__EXERCISE TEXT__.

* * * * * * *

3696 The Luckiest number 最小X整数倍数 大整数质因数分解及欧拉函数，dfs求大整数的所有约数

The Luckiest number

Time Limit: 1000MS		Memory Limit: 65536K
Total Submissions: 2349		Accepted: 537

Description

Chinese people think of '8' as the lucky digit. Bob also likes digit '8'. Moreover, Bob has his own lucky number L. Now he wants to construct his luckiest number which is the minimum among all positive integers that are a multiple of L and consist of only digit '8'.

Input

The input consists of multiple test cases. Each test case contains exactly one line containing L(1 ≤ L ≤ 2,000,000,000).

The last test case is followed by a line containing a zero.

Output

For each test case, print a line containing the test case number( beginning with 1) followed by a integer which is the length of Bob's luckiest number. If Bob can't construct his luckiest number, print a zero.

* * * * * * *

[Data entries]
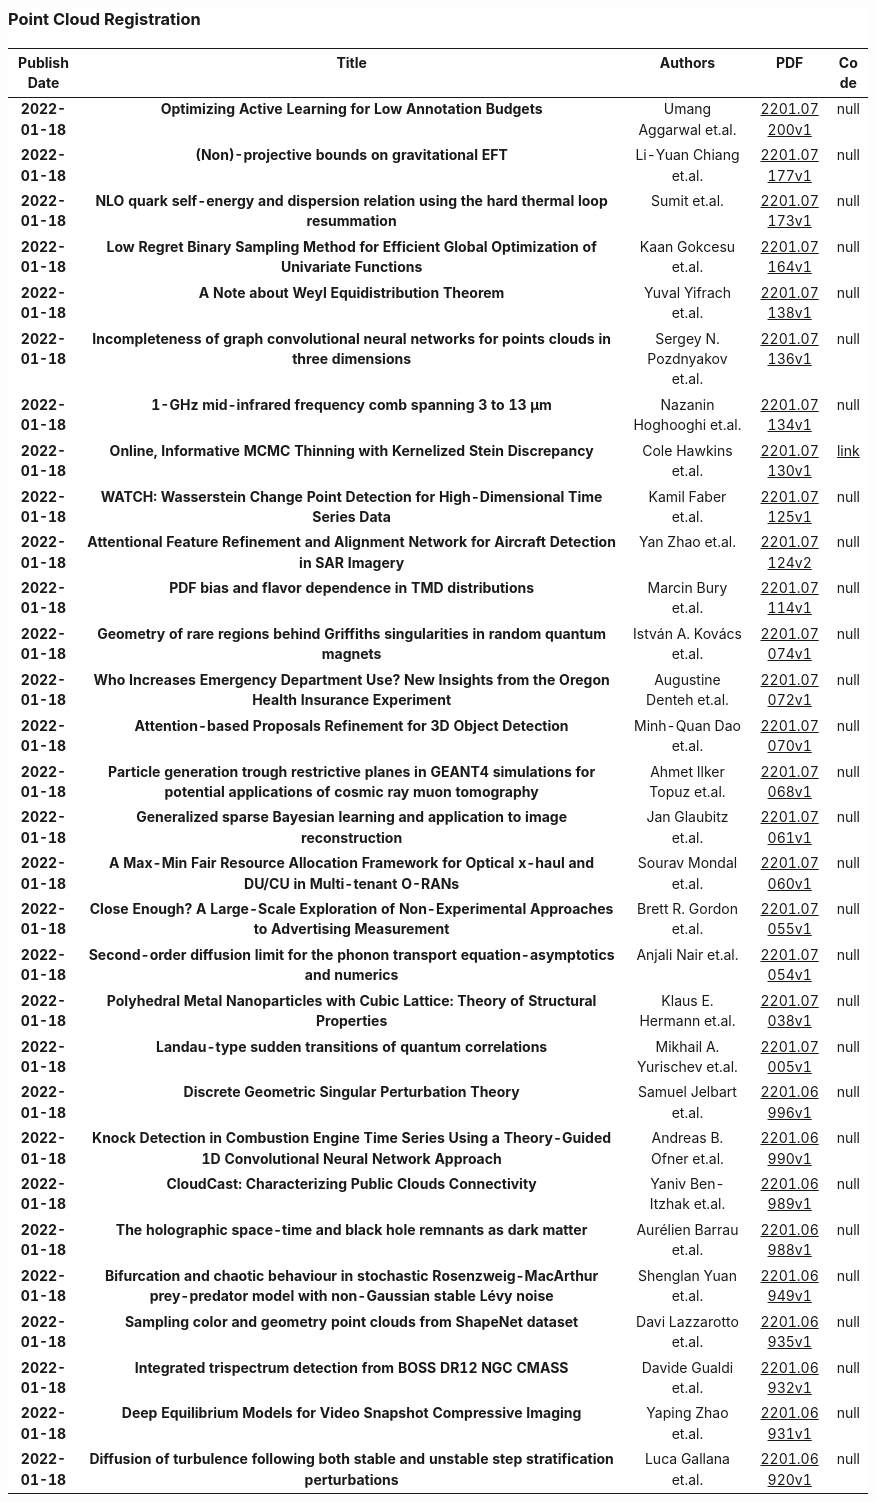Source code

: ### Point Cloud Registration
|Publish Date|Title|Authors|PDF|Code|
| :---: | :---: | :---: | :---: | :---: |
|**2022-01-18**|**Optimizing Active Learning for Low Annotation Budgets**|Umang Aggarwal et.al.|[2201.07200v1](http://arxiv.org/abs/2201.07200v1)|null|
|**2022-01-18**|**(Non)-projective bounds on gravitational EFT**|Li-Yuan Chiang et.al.|[2201.07177v1](http://arxiv.org/abs/2201.07177v1)|null|
|**2022-01-18**|**NLO quark self-energy and dispersion relation using the hard thermal loop resummation**|Sumit et.al.|[2201.07173v1](http://arxiv.org/abs/2201.07173v1)|null|
|**2022-01-18**|**Low Regret Binary Sampling Method for Efficient Global Optimization of Univariate Functions**|Kaan Gokcesu et.al.|[2201.07164v1](http://arxiv.org/abs/2201.07164v1)|null|
|**2022-01-18**|**A Note about Weyl Equidistribution Theorem**|Yuval Yifrach et.al.|[2201.07138v1](http://arxiv.org/abs/2201.07138v1)|null|
|**2022-01-18**|**Incompleteness of graph convolutional neural networks for points clouds in three dimensions**|Sergey N. Pozdnyakov et.al.|[2201.07136v1](http://arxiv.org/abs/2201.07136v1)|null|
|**2022-01-18**|**1-GHz mid-infrared frequency comb spanning 3 to 13 μm**|Nazanin Hoghooghi et.al.|[2201.07134v1](http://arxiv.org/abs/2201.07134v1)|null|
|**2022-01-18**|**Online, Informative MCMC Thinning with Kernelized Stein Discrepancy**|Cole Hawkins et.al.|[2201.07130v1](http://arxiv.org/abs/2201.07130v1)|[link](https://github.com/colehawkins/ksd-thinning)|
|**2022-01-18**|**WATCH: Wasserstein Change Point Detection for High-Dimensional Time Series Data**|Kamil Faber et.al.|[2201.07125v1](http://arxiv.org/abs/2201.07125v1)|null|
|**2022-01-18**|**Attentional Feature Refinement and Alignment Network for Aircraft Detection in SAR Imagery**|Yan Zhao et.al.|[2201.07124v2](http://arxiv.org/abs/2201.07124v2)|null|
|**2022-01-18**|**PDF bias and flavor dependence in TMD distributions**|Marcin Bury et.al.|[2201.07114v1](http://arxiv.org/abs/2201.07114v1)|null|
|**2022-01-18**|**Geometry of rare regions behind Griffiths singularities in random quantum magnets**|István A. Kovács et.al.|[2201.07074v1](http://arxiv.org/abs/2201.07074v1)|null|
|**2022-01-18**|**Who Increases Emergency Department Use? New Insights from the Oregon Health Insurance Experiment**|Augustine Denteh et.al.|[2201.07072v1](http://arxiv.org/abs/2201.07072v1)|null|
|**2022-01-18**|**Attention-based Proposals Refinement for 3D Object Detection**|Minh-Quan Dao et.al.|[2201.07070v1](http://arxiv.org/abs/2201.07070v1)|null|
|**2022-01-18**|**Particle generation trough restrictive planes in GEANT4 simulations for potential applications of cosmic ray muon tomography**|Ahmet Ilker Topuz et.al.|[2201.07068v1](http://arxiv.org/abs/2201.07068v1)|null|
|**2022-01-18**|**Generalized sparse Bayesian learning and application to image reconstruction**|Jan Glaubitz et.al.|[2201.07061v1](http://arxiv.org/abs/2201.07061v1)|null|
|**2022-01-18**|**A Max-Min Fair Resource Allocation Framework for Optical x-haul and DU/CU in Multi-tenant O-RANs**|Sourav Mondal et.al.|[2201.07060v1](http://arxiv.org/abs/2201.07060v1)|null|
|**2022-01-18**|**Close Enough? A Large-Scale Exploration of Non-Experimental Approaches to Advertising Measurement**|Brett R. Gordon et.al.|[2201.07055v1](http://arxiv.org/abs/2201.07055v1)|null|
|**2022-01-18**|**Second-order diffusion limit for the phonon transport equation-asymptotics and numerics**|Anjali Nair et.al.|[2201.07054v1](http://arxiv.org/abs/2201.07054v1)|null|
|**2022-01-18**|**Polyhedral Metal Nanoparticles with Cubic Lattice: Theory of Structural Properties**|Klaus E. Hermann et.al.|[2201.07038v1](http://arxiv.org/abs/2201.07038v1)|null|
|**2022-01-18**|**Landau-type sudden transitions of quantum correlations**|Mikhail A. Yurischev et.al.|[2201.07005v1](http://arxiv.org/abs/2201.07005v1)|null|
|**2022-01-18**|**Discrete Geometric Singular Perturbation Theory**|Samuel Jelbart et.al.|[2201.06996v1](http://arxiv.org/abs/2201.06996v1)|null|
|**2022-01-18**|**Knock Detection in Combustion Engine Time Series Using a Theory-Guided 1D Convolutional Neural Network Approach**|Andreas B. Ofner et.al.|[2201.06990v1](http://arxiv.org/abs/2201.06990v1)|null|
|**2022-01-18**|**CloudCast: Characterizing Public Clouds Connectivity**|Yaniv Ben-Itzhak et.al.|[2201.06989v1](http://arxiv.org/abs/2201.06989v1)|null|
|**2022-01-18**|**The holographic space-time and black hole remnants as dark matter**|Aurélien Barrau et.al.|[2201.06988v1](http://arxiv.org/abs/2201.06988v1)|null|
|**2022-01-18**|**Bifurcation and chaotic behaviour in stochastic Rosenzweig-MacArthur prey-predator model with non-Gaussian stable Lévy noise**|Shenglan Yuan et.al.|[2201.06949v1](http://arxiv.org/abs/2201.06949v1)|null|
|**2022-01-18**|**Sampling color and geometry point clouds from ShapeNet dataset**|Davi Lazzarotto et.al.|[2201.06935v1](http://arxiv.org/abs/2201.06935v1)|null|
|**2022-01-18**|**Integrated trispectrum detection from BOSS DR12 NGC CMASS**|Davide Gualdi et.al.|[2201.06932v1](http://arxiv.org/abs/2201.06932v1)|null|
|**2022-01-18**|**Deep Equilibrium Models for Video Snapshot Compressive Imaging**|Yaping Zhao et.al.|[2201.06931v1](http://arxiv.org/abs/2201.06931v1)|null|
|**2022-01-18**|**Diffusion of turbulence following both stable and unstable step stratification perturbations**|Luca Gallana et.al.|[2201.06920v1](http://arxiv.org/abs/2201.06920v1)|null|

* * * * * * *

__PROBLEM SET__.
1. In the problem statement, condense the paragraph beginning "Chinese people think of '8'" into a short bulleted list that keeps its main facts.
2. In the records, rename "2022-01-18" to "2022-01-19" from the line with "Point Cloud Registration" to the line with "Informative MCMC Thinning", and give only those lines with nothing else changed.

__ANSWERS PER TASK__.
1.
- Chinese people regard 8 as the lucky digit, and Bob also likes it.
- Bob has his own lucky number, L.
- He wants to build his luckiest number: the smallest positive integer that is a multiple of L and consists only of the digit 8.

2.
: ### Point Cloud Registration
|Publish Date|Title|Authors|PDF|Code|
| :---: | :---: | :---: | :---: | :---: |
|**2022-01-19**|**Optimizing Active Learning for Low Annotation Budgets**|Umang Aggarwal et.al.|[2201.07200v1](http://arxiv.org/abs/2201.07200v1)|null|
|**2022-01-19**|**(Non)-projective bounds on gravitational EFT**|Li-Yuan Chiang et.al.|[2201.07177v1](http://arxiv.org/abs/2201.07177v1)|null|
|**2022-01-19**|**NLO quark self-energy and dispersion relation using the hard thermal loop resummation**|Sumit et.al.|[2201.07173v1](http://arxiv.org/abs/2201.07173v1)|null|
|**2022-01-19**|**Low Regret Binary Sampling Method for Efficient Global Optimization of Univariate Functions**|Kaan Gokcesu et.al.|[2201.07164v1](http://arxiv.org/abs/2201.07164v1)|null|
|**2022-01-19**|**A Note about Weyl Equidistribution Theorem**|Yuval Yifrach et.al.|[2201.07138v1](http://arxiv.org/abs/2201.07138v1)|null|
|**2022-01-19**|**Incompleteness of graph convolutional neural networks for points clouds in three dimensions**|Sergey N. Pozdnyakov et.al.|[2201.07136v1](http://arxiv.org/abs/2201.07136v1)|null|
|**2022-01-19**|**1-GHz mid-infrared frequency comb spanning 3 to 13 μm**|Nazanin Hoghooghi et.al.|[2201.07134v1](http://arxiv.org/abs/2201.07134v1)|null|
|**2022-01-19**|**Online, Informative MCMC Thinning with Kernelized Stein Discrepancy**|Cole Hawkins et.al.|[2201.07130v1](http://arxiv.org/abs/2201.07130v1)|[link](https://github.com/colehawkins/ksd-thinning)|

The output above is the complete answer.